Dataset entries:
#####
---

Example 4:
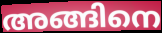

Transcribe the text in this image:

അങ്ങിനെ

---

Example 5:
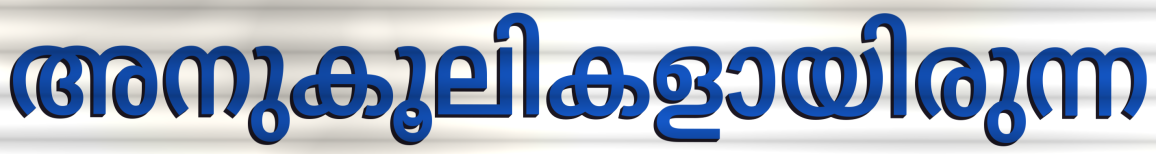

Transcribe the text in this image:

അനുകൂലികളായിരുന്ന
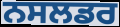
ਨਸਲਡਰ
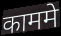
काममे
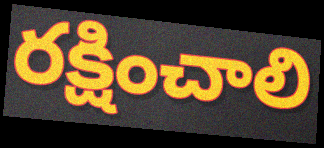
రక్షించాలి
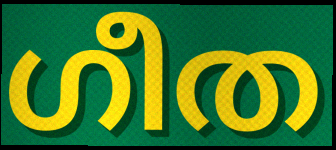
ഗീത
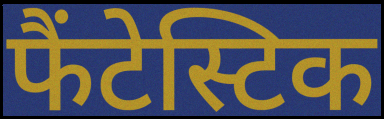
फैंटेस्टिक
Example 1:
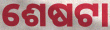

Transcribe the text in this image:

ଶେଷଟା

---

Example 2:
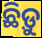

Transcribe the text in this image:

ଛିଡ଼ୁ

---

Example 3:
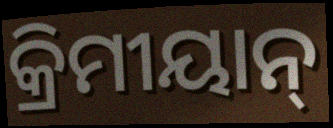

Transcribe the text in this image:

କ୍ରିମୀୟାନ୍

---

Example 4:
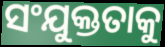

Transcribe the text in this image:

ସଂଯୁକ୍ତତାକୁ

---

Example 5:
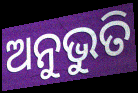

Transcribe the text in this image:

ଅନୁଭୁତି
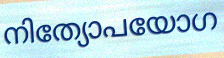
#####
▶ _Task details_:
Copy out all of the rows above character for character, leaving the pictures out of your answer.

▶ _Response to the task_:
---

Example 4:

Transcribe the text in this image:

അങ്ങിനെ

---

Example 5:

Transcribe the text in this image:

അനുകൂലികളായിരുന്ന
ਨਸਲਡਰ
काममे
రక్షించాలి
ഗീത
फैंटेस्टिक
Example 1:

Transcribe the text in this image:

ଶେଷଟା

---

Example 2:

Transcribe the text in this image:

ଛିଡ଼ୁ

---

Example 3:

Transcribe the text in this image:

କ୍ରିମୀୟାନ୍

---

Example 4:

Transcribe the text in this image:

ସଂଯୁକ୍ତତାକୁ

---

Example 5:

Transcribe the text in this image:

ଅନୁଭୁତି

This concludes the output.